İkinci Dünya Savaşı insanların, toplumların hızlı bir devinim içine girdiği dönem olarak tarihteki yerini aldı. Hitler öncesi ve sonrası yaşlı kıta Avrupa, genç sanat akımlarının odak merkezi haline dönüştü. Toplumsal birliktelik duygusunun yavaş yavaş yok olmaya başlaması 1950’li yılların sonuna doğru iyice belirginleşirken, kapitalist üretim ile sosyalist çoğalım, içinde bulunduğumuz coğrafyanın temel düşünce yapılarını oluşturdu. Amerikan sanatının Avrupa üzerinde kurduğu baskı ve Sovyet sanatının fikirsel yayılma politikaları görsel sanatları, sahne sanatlarını, müzikal değerleri tepeden tırnağa değiştirdi. Sovyet sanatının kalıcı etki bıraktığını eleştiri dışına çıkmadan söylemeliyim.
‘Kırmızı’ oyununda Amerika’da resim sanatına damga vuran soyut ekspresyonist Mark Rohtko’nun kırmızlarla beraber geçen hayat öyküsünden bir kesit izliyoruz. Kübist, pop-art etkileşimleri içinde 1940 sonrası Amerikan resim sanatının en önde gelen temsilcisi Rohtko, yanındaki yardımcısı Ken ile yaşama dair önemli düşünceler sunuyor insanlara. Kapitalist düşünce biçiminin biçimsel dönüşümlerinin yer aldığı konuda, resim sanatının toplumsal alandan alınarak anlamsız bireyselliğe doğru kayış öyküsünü izliyoruz.
İskender Altın’dan Güzel Reji!
İskender Altın, Devlet Tiyatroları’nda sıra dışı metinleri alarak sahnelere taşıyan kişi! O’nun yaptığını pek az kişi cesaret ederek yapabiliyor. Dönemsel olarak yaşanılan bazı mühim değişimleri güncel göndermelerle sahneye taşımak herkesin yapabileceği bir durum değil. ‘Kırmızı’ gösterisi yönetmenin yapısını değiştirmemiş. Mark Rohtko gibi kendi alanında dünyayı kasıp kavuran bir anlayışı, yazarın anlatmak istediği doğrultuda, büyük çatışmalar içinde seyirciye sunuyor. John Logan, ressamı yanındaki asistanı ile birlikte çelişki yumağı haline dönüştürürken İskender Altın bu yumağı ince detaylarıyla beraber tiyatro seyircisine anlatıyor. Yalnızlıklar, yanlışlar, ruhsal çöküşler, değişimler, sanatsal ayrılıklar oyun boyunca zihinleri kurcalıyor. Ayrıca ressamın çalışma alanı, bulunduğu ortamda yarattığı renksel dönüşümler yönetmenin sahne bütününe hakim düşünce yapısını resmetmiş.

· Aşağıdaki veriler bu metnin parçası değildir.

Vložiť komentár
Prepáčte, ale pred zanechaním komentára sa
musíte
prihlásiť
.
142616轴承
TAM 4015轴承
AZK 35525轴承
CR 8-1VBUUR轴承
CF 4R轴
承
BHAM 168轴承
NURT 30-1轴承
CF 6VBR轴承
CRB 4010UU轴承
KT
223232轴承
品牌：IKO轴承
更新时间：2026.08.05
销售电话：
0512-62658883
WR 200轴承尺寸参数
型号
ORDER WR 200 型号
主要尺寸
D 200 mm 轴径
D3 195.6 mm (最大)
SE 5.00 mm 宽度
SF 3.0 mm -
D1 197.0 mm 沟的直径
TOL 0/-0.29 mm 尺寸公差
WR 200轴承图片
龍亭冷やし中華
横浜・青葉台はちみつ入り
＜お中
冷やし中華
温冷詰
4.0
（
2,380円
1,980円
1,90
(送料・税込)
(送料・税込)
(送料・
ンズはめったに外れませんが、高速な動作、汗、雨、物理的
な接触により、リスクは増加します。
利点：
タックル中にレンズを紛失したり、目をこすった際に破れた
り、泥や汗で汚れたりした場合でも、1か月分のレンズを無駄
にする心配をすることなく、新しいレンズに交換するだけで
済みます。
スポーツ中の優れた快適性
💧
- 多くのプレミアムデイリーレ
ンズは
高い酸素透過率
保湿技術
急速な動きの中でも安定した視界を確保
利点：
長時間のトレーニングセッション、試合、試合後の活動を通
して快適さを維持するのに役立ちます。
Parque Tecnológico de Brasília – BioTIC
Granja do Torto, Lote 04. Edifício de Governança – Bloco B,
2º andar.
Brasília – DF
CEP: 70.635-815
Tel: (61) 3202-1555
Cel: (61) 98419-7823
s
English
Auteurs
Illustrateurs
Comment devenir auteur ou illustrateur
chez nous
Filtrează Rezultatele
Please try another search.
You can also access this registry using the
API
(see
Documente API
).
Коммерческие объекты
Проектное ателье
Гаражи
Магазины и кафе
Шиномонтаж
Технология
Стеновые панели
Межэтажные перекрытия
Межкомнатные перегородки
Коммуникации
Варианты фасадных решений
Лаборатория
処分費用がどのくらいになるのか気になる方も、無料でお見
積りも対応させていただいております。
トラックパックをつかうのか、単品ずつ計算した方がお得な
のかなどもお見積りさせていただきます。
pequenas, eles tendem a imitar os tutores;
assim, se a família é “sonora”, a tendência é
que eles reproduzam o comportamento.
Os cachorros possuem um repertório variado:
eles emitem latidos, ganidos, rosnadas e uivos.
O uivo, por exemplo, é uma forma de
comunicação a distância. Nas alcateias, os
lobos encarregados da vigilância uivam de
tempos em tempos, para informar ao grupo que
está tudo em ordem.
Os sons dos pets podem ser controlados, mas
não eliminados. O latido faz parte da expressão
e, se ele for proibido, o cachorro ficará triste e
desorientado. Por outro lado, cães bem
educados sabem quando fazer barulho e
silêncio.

Durgun Rollerin Adamı Nihat İleri!
Mark Rohtko rolü ile sahnede kendine özgü oyunculuğunu konuşturan Nihat İleri, uzun zaman sonra kendi çizgisinde bir karakterle tiyatro sahnelerini hareketlendiriyor. Rohtko’nun sessiz kişilik yapısının altında yatan gerçekler öylesine yerinde analizlerle koltuğunda oturan seyirciye ulaşıyor ki, Nihat İleri durgun rollerin adamı olduğunu bir kez daha kanıtlıyor. Onunla Nietsche’den Pollock’a felsefe ve sanat etkileşiminin derinliklerini keşfediyoruz. Ken rolünde karşımıza geçen Turan Günay için bütün övgüleri buraya yazsam az kalır. Yanındaki ustanın sistemli bir kölesi olmamak için her şeyi sorgulayan Ken’i enine boyuna açıklamayı bilmiş. Nihat İleri’nin duygusal bölümlerinde Turan Günay’ın kurtarıcı konuşmaları oyunu alıp götürüyor.

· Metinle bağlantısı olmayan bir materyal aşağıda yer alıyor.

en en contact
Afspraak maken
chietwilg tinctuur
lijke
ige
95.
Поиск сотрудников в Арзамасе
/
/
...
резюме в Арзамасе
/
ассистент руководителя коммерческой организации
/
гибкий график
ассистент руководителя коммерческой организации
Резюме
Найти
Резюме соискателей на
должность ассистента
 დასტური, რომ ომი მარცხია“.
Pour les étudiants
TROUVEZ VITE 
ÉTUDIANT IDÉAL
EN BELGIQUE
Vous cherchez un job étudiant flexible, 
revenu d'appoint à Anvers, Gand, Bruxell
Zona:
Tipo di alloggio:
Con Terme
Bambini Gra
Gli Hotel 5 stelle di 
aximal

Teknik açıdan oyuna değer katan isimlere dikkat çekmekte fayda var. Işık tasarımda Enver Başar, karakterlerin çelişkilerinde, duygu geçişlerinde, sahne değişimlerinde tasarımını konuşturmuş. Renk vurgusu ışık ustasının zeki düşüncesinde belirginleşmiş. Özellikle sahnenin bütününe hâkim bir ışıkla karşı karşıyayız. Kostüm ve dekorda Şirin Dağtekin Yenen, ekspresyonist konuyla bütünleşmeyi bilmiş.

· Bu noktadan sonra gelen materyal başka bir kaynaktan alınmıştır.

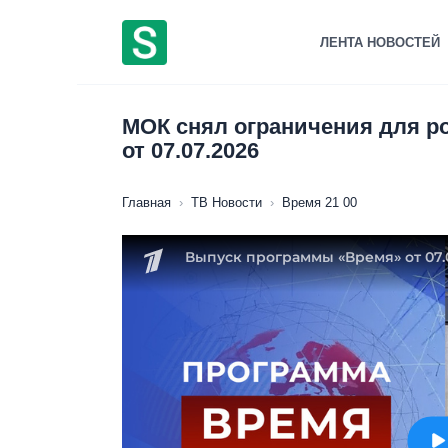
Перейти
к
ЛЕНТА НОВОСТЕЙ
содержанию
МОК снял ограничения для ро
от 07.07.2026
Главная
›
ТВ Новости
›
Время 21 00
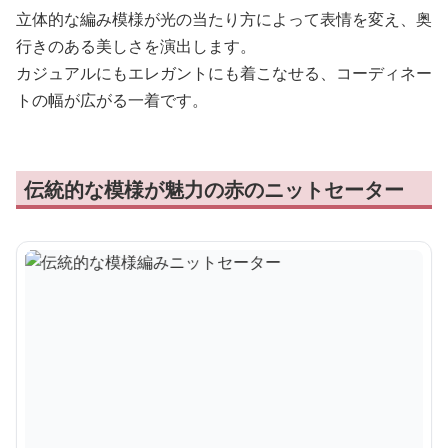
立体的な編み模様が光の当たり方によって表情を変え、奥
行きのある美しさを演出します。
カジュアルにもエレガントにも着こなせる、コーディネー
トの幅が広がる一着です。
伝統的な模様が魅力の赤のニットセーター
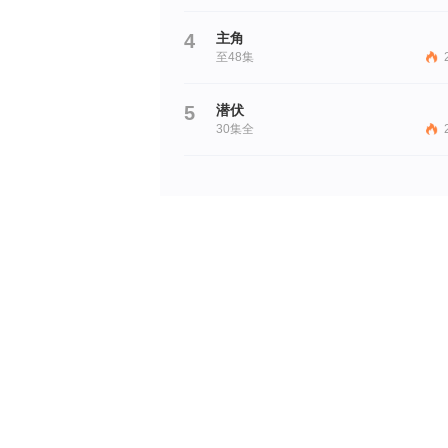
4
主角
至48集
5
潜伏
30集全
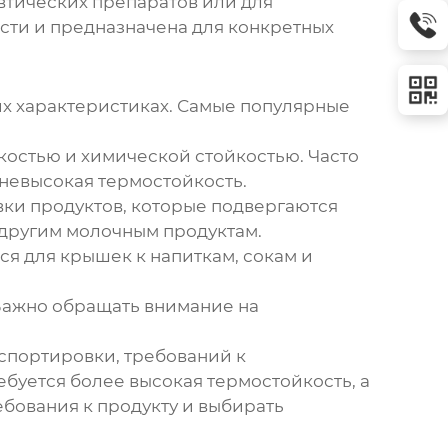
тических препаратов или для
сти и предназначена для конкретных
 их характеристиках. Самые популярные
остью и химической стойкостью. Часто
 невысокая термостойкость.
вки продуктов, которые подвергаются
 другим молочным продуктам.
я для крышек к напиткам, сокам и
Важно обращать внимание на
нспортировки, требований к
ебуется более высокая термостойкость, а
бования к продукту и выбирать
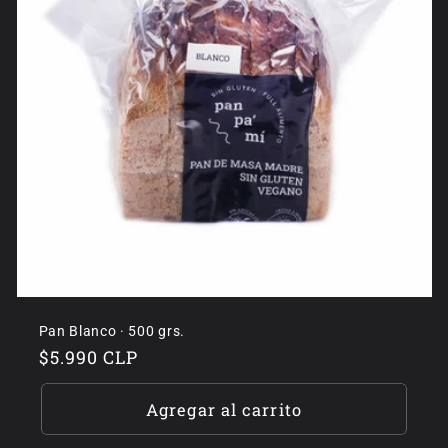
Pan Blanco · 500 grs.
Precio
$5.990 CLP
habitual
Agregar al carrito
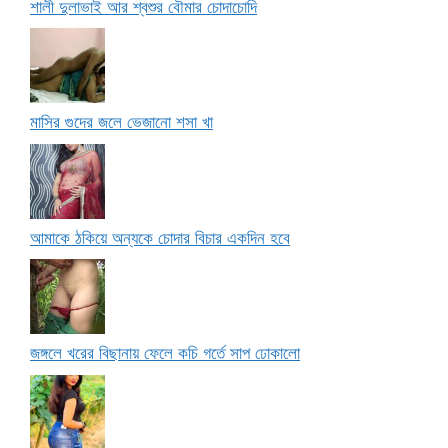
শালী দুলাভাই আর শ্বশুর বৌমার চোদাচোদি
মাসির গুদের জলে ভেজানো শসা খা
আমাকে ঠকিয়ে অন্যকে চোদার বিচার একদিন হবে
জঙ্গলে খরের বিছানায় ফেলে কচি গর্তে সাপ ঢোকালো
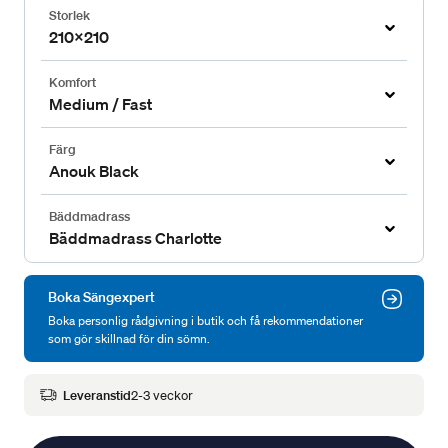
Storlek
210x210
Komfort
Medium / Fast
Färg
Anouk Black
Bäddmadrass
Bäddmadrass Charlotte
Boka Sängexpert
Boka personlig rådgivning i butik och få rekommendationer
som gör skillnad för din sömn.
Leveranstid
2-3 veckor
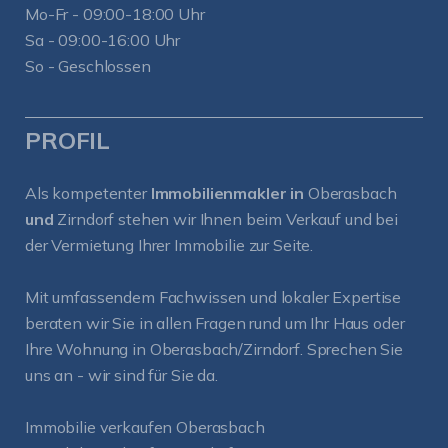
Mo-Fr - 09:00-18:00 Uhr
Sa - 09:00-16:00 Uhr
So - Geschlossen
PROFIL
Als kompetenter
Immobilienmakler in
Oberasbach
und
Zirndorf
stehen wir Ihnen beim Verkauf und bei
der Vermietung Ihrer Immobilie zur Seite.
Mit umfassendem Fachwissen und lokaler Expertise
beraten wir Sie in allen Fragen rund um Ihr Haus oder
Ihre Wohnung in Oberasbach/Zirndorf. Sprechen Sie
uns an - wir sind für Sie da.
Immobilie verkaufen Oberasbach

İskender Altın, iki saatlik, iki kişilik ‘Kırmızı’ oyunuyla, İkinci Dünya Savaşı sonrası günümüz sanat anlayışlarının nasıl bugünlere geldiğini derinlemesine bizlere sunmuş. İnsan oturduğu koltukta kendisini var eden değerleri, eleştirerek, birer birer görüyor. Değişimler, çatışmalar içinde bir gösteri izlemek istiyorsanız ‘Kırmızı’yı kaçırmayın!